Economic evaluation of third-line neratinib plus capecitabine versus lapatinib plus capecitabine with HER2+ metastatic breast cancer.

Breast cancer (BC) is one of the most common malignant tumors in women. In addition, human epidermal growth factor receptor 2-positive (HER2+) BC is overexpressed in 25% of BC patients, resulting in the predicament of poor prognosis. Although first- and second-line treatments have been established, optimum third-line treatment is still mired in controversies for HER2+ metastatic BC (mBC). Therefore, this study analyzes the cost-effectiveness of neratinib plus capecitabine (N+C) and lapatinib plus capecitabine (L+C) over a 5-year time horizon from a payer perspective. A half-cycle corrected four-state Markov model was established to simulate the course of BC events and deaths in N+C and L+C armed patients. The data of this model were derived from NCT01808573 trail and other published literatures. One-way deterministic sensitivity analysis (DSA) was conducted to investigate the impact of variables and probabilistic sensitivity analysis (PSA) was performed based on second-order Monte Carlo simulation. In addition, subgroup analysis was performed to verify its cost-effectiveness in China.
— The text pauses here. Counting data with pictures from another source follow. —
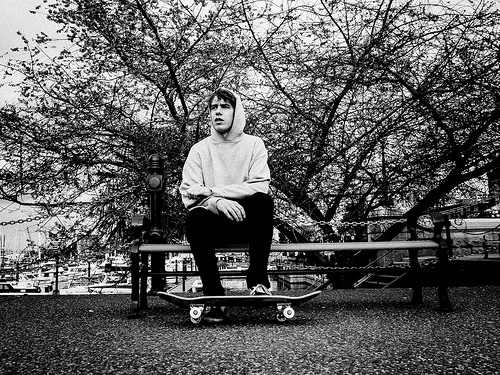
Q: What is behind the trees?
A: Boats.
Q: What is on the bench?
A: A man.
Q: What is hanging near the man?
A: A chain.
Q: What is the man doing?
A: Sitting.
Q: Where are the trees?
A: Behind the man.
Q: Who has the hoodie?
A: The man.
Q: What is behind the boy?
A: Trees.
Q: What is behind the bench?
A: Chains.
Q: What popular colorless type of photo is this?
A: Black and white.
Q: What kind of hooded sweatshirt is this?
A: Hoodie.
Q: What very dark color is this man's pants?
A: Black.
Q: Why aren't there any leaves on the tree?
A: Its cold.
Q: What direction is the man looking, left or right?
A: Left.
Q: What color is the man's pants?
A: Black.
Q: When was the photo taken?
A: Day time.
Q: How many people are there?
A: One.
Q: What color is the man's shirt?
A: Gray.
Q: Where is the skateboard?
A: The ground.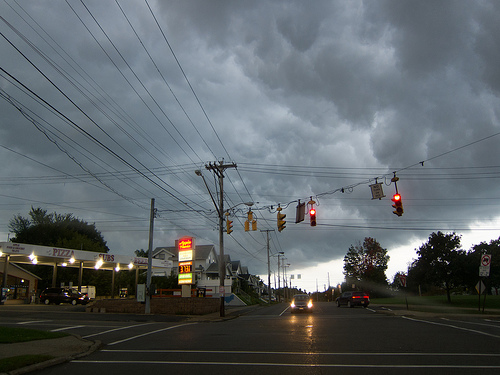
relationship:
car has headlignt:
[290, 293, 314, 316] [305, 299, 313, 314]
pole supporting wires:
[214, 234, 227, 287] [176, 65, 215, 166]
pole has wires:
[214, 234, 227, 287] [176, 65, 215, 166]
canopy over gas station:
[0, 242, 174, 272] [2, 264, 167, 310]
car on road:
[290, 293, 314, 316] [1, 292, 500, 372]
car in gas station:
[42, 286, 92, 305] [2, 264, 167, 310]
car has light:
[290, 293, 314, 316] [289, 298, 296, 310]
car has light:
[334, 289, 369, 312] [354, 296, 360, 299]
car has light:
[334, 289, 369, 312] [362, 294, 368, 301]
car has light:
[42, 286, 92, 305] [77, 294, 86, 304]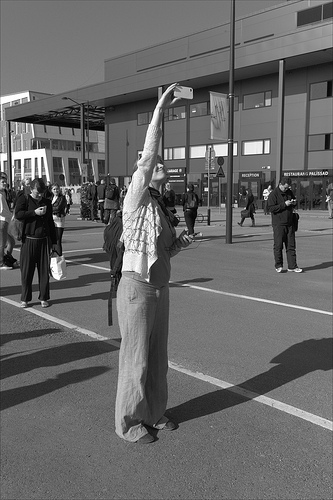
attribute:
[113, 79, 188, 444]
person — photographing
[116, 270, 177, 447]
pants — linen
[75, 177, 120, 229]
people — grouped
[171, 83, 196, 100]
phone — white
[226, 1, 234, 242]
pole — metal, tall, big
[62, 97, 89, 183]
street light — black, here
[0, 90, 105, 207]
building — large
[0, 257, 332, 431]
stripes — painted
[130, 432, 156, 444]
shoe — here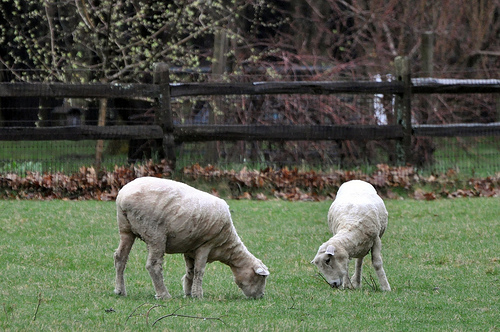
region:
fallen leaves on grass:
[405, 162, 496, 222]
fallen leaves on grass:
[416, 149, 470, 208]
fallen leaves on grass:
[413, 180, 451, 204]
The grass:
[323, 286, 329, 320]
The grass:
[285, 312, 306, 329]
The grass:
[305, 317, 326, 329]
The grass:
[300, 304, 336, 327]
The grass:
[289, 289, 327, 324]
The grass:
[290, 302, 320, 325]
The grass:
[313, 292, 389, 318]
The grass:
[281, 277, 363, 326]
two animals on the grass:
[155, 163, 405, 286]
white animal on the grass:
[85, 160, 295, 310]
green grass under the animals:
[265, 285, 310, 327]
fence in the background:
[222, 52, 318, 142]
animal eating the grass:
[55, 171, 286, 316]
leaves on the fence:
[263, 158, 330, 233]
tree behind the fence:
[53, 26, 153, 82]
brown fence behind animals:
[273, 58, 375, 158]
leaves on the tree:
[119, 17, 169, 59]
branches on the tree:
[23, 28, 149, 73]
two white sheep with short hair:
[68, 156, 412, 314]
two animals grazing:
[87, 156, 417, 306]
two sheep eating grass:
[92, 161, 405, 302]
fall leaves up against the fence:
[11, 165, 498, 199]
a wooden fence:
[0, 68, 499, 180]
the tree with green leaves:
[9, 11, 274, 167]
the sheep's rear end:
[91, 165, 189, 305]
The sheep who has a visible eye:
[313, 178, 404, 307]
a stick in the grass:
[120, 301, 233, 331]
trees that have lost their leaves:
[280, 6, 483, 165]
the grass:
[304, 292, 336, 317]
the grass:
[330, 316, 362, 329]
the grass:
[321, 300, 353, 325]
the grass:
[303, 300, 340, 330]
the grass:
[315, 272, 385, 327]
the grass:
[260, 233, 365, 311]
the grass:
[289, 269, 326, 321]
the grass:
[341, 282, 376, 324]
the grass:
[313, 270, 349, 327]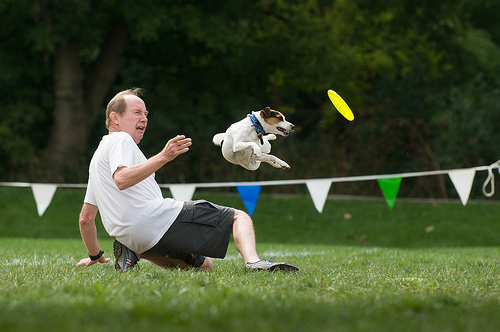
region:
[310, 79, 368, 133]
a bright yellow frisbee midair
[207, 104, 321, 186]
a dog jumping into the air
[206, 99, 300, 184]
a white and brown dog wearing a collar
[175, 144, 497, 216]
a multi-colored flag banner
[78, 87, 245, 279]
a man in a white shirt and shorts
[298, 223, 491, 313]
well kept green grass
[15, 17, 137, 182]
a tree with a split trunk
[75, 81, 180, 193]
a man making an odd face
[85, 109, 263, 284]
a man kneeling to the ground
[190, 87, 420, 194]
a dog trying to catch a frisbee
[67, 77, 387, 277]
Man is on ground throwing frisbee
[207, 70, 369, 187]
Dog is in air catching frisbee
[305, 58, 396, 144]
Yellow frisbee is in the air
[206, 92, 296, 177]
The dog is wearing a collar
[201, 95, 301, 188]
The dog is white and brown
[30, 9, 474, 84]
There are trees in the background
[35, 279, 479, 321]
There is grass under the man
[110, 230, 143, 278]
The shoes have an N on them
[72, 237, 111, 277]
The man is wearing a watch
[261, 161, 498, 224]
There is a rope with flags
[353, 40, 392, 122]
a tree in a distance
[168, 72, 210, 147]
a tree in a distance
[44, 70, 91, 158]
a tree in a distance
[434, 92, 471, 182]
a tree in a distance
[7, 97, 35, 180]
a tree in a distance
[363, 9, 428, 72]
a tree in a distance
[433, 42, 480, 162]
a tree in a distance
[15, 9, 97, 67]
a tree in a distance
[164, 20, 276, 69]
a tree in a distance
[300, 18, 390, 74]
a tree in a distance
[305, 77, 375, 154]
a yellow frisbee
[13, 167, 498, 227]
a multi colored triangle banner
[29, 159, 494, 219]
triangle banner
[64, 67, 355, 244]
a man and a dog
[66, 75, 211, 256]
a man wearing a white shirt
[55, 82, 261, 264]
a man wearing black shorts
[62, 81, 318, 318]
a man wearing athletic sneakers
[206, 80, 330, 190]
a small dog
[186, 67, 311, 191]
a small dog wearing a collar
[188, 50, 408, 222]
a small dog playing with a yellow frisbee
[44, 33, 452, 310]
Man and dog playing with frisbee.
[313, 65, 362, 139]
Yellow frisbee in the air.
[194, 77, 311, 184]
Dog jumping through the air.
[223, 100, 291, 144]
Blue collar around dog's neck.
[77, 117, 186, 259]
White short sleeve tee shirt.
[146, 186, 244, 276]
A pair of dark shorts.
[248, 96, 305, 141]
The dog's head is brown and white.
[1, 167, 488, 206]
A string of pennant flags.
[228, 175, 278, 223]
Blue flag on string of flags.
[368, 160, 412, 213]
Green flag on string of flags.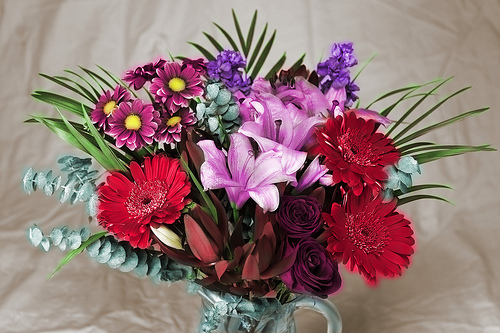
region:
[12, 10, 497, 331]
a flower arrangement in a glass jug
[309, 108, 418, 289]
two red Gerbera in a flower arrangement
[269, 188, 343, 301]
deep purple roses in a bouquet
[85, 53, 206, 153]
purple and yellow Chrysanthemums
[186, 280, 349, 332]
a glass jug with a handle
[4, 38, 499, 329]
white fabric behind a floral display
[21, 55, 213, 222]
green foliage in a bunch of flowers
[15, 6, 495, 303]
a bouquet of fresh flowers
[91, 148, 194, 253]
a deep red Gerbera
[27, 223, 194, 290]
grey-green foliage in a bouquet of flowers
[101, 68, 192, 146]
inside of flowers are yellow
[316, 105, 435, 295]
the flowers are red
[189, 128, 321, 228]
the flower is pink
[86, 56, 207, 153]
the flowers are purple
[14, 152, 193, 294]
the flowers are green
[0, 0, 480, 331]
flowers are in a vase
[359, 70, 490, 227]
leaves behind the flowers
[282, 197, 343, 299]
flowers have a swirl pattern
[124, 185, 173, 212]
white spots inside flower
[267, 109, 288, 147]
purple stem inside flower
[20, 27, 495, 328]
wrinkled white background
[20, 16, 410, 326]
bouquet of flowers in silver pitcher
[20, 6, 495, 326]
combination of floral shapes and colors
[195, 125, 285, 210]
pointy purple petals curving outwards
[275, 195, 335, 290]
small and tight clusters of maroon petals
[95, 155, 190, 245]
oval red petals around fuzzy red and white circle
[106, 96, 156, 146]
white edges on purple petals with yellow center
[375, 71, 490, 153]
thin and long green blades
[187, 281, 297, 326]
embellished rim of leaves and petals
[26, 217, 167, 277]
round powdery green leaves in a stack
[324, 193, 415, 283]
pink flower in vase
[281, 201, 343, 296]
purple roses in vase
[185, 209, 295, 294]
maroon flowers in vase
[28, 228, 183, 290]
blue plant in vase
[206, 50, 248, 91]
purple flowers in vase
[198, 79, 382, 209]
lavender flowers in vase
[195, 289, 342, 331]
blue ceramic pitcher vase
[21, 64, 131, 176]
green leaves in vase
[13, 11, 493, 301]
flowers in blue vase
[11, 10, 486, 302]
multi colored flowers in vase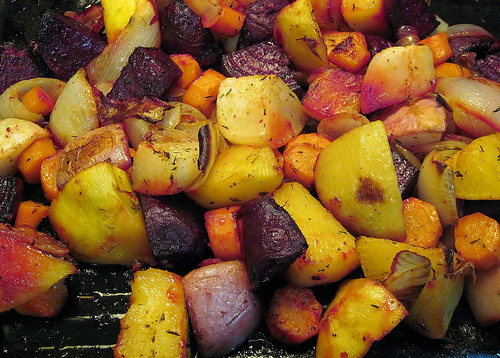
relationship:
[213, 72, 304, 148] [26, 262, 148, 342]
potato on grill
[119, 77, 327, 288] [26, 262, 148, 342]
vegetables on grill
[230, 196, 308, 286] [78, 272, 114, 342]
potato on grill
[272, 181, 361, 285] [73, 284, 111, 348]
potato on grill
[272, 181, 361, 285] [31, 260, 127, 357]
potato in grill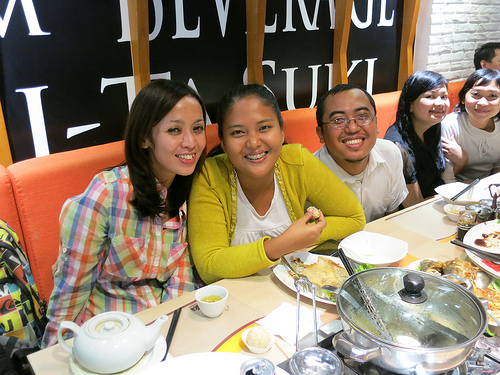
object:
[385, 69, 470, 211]
woman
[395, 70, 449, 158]
hair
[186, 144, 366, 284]
sweater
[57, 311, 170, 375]
tea kettle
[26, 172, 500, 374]
table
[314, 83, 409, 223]
man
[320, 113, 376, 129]
glasses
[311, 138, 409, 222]
shirt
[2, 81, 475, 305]
seating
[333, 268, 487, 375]
pot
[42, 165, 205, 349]
shirt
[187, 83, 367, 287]
young woman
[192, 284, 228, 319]
cup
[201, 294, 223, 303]
soup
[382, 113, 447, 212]
shirt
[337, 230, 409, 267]
plate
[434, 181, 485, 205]
bowl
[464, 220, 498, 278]
serving dish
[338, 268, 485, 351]
lid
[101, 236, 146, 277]
pocket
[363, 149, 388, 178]
part of collar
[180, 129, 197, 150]
nose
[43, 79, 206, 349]
young woman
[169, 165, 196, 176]
chin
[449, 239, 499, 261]
tongs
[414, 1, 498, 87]
wall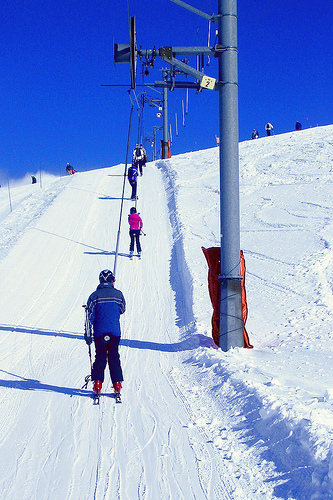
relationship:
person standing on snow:
[128, 197, 161, 263] [18, 152, 258, 365]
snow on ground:
[0, 124, 331, 497] [19, 159, 321, 496]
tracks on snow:
[0, 129, 331, 498] [0, 124, 331, 497]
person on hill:
[125, 162, 143, 200] [78, 149, 219, 474]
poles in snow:
[172, 47, 290, 401] [265, 160, 327, 227]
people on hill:
[238, 118, 324, 141] [5, 133, 331, 187]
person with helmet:
[128, 162, 139, 199] [98, 268, 117, 285]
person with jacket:
[128, 206, 144, 257] [120, 214, 144, 228]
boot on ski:
[91, 380, 101, 394] [93, 393, 98, 404]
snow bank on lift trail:
[138, 147, 331, 497] [0, 158, 329, 496]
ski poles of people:
[82, 299, 94, 386] [83, 270, 126, 396]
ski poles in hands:
[82, 299, 94, 386] [82, 329, 95, 345]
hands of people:
[82, 329, 95, 345] [83, 270, 126, 396]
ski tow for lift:
[104, 69, 172, 133] [113, 89, 154, 285]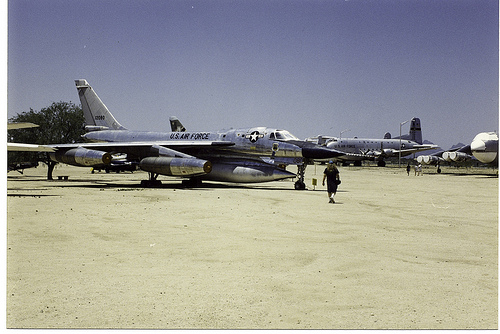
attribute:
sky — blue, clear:
[11, 7, 484, 157]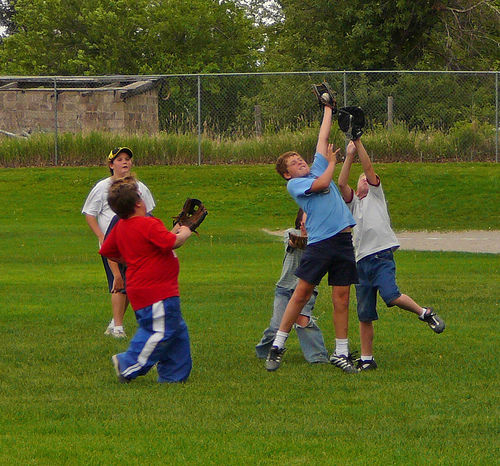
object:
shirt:
[82, 177, 157, 250]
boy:
[80, 144, 156, 338]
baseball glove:
[171, 197, 209, 239]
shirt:
[342, 174, 401, 264]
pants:
[116, 296, 192, 385]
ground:
[359, 137, 427, 202]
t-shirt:
[97, 217, 180, 311]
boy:
[98, 175, 208, 385]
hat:
[108, 147, 134, 163]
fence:
[0, 67, 498, 166]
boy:
[263, 105, 359, 374]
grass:
[3, 388, 498, 464]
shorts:
[294, 231, 360, 286]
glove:
[338, 106, 368, 141]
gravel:
[402, 229, 499, 253]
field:
[2, 165, 481, 464]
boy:
[255, 208, 331, 365]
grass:
[0, 115, 500, 164]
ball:
[321, 92, 330, 102]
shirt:
[287, 151, 358, 246]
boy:
[338, 135, 446, 375]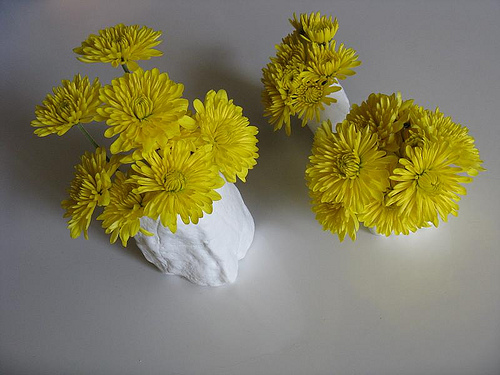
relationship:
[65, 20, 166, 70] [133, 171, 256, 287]
yellow flower in container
The base-case results found that N+C was in dominant position in 82.70% of the generation scenarios, providing an improvement of 0.17 quality-adjusted life-years (QALYs) and a reduction of $1,861.28 compared with L+C. The ICER was $-1,3294.86/QALY, which did not exceed the willingness to pay (WTP) threshold, while in subgroup, the ICER decreased to $-2,448.17/QALY. This analysis indicated that the combination of neratinib plus capecitabine is likely to be cost-effective in comparison with lapatinib plus capecitabine in patients with HER2+ mBC who continues to progress during or after second-line HER2-targeted therapy. So neratinib plus capecitabine can become a third-line treatment option.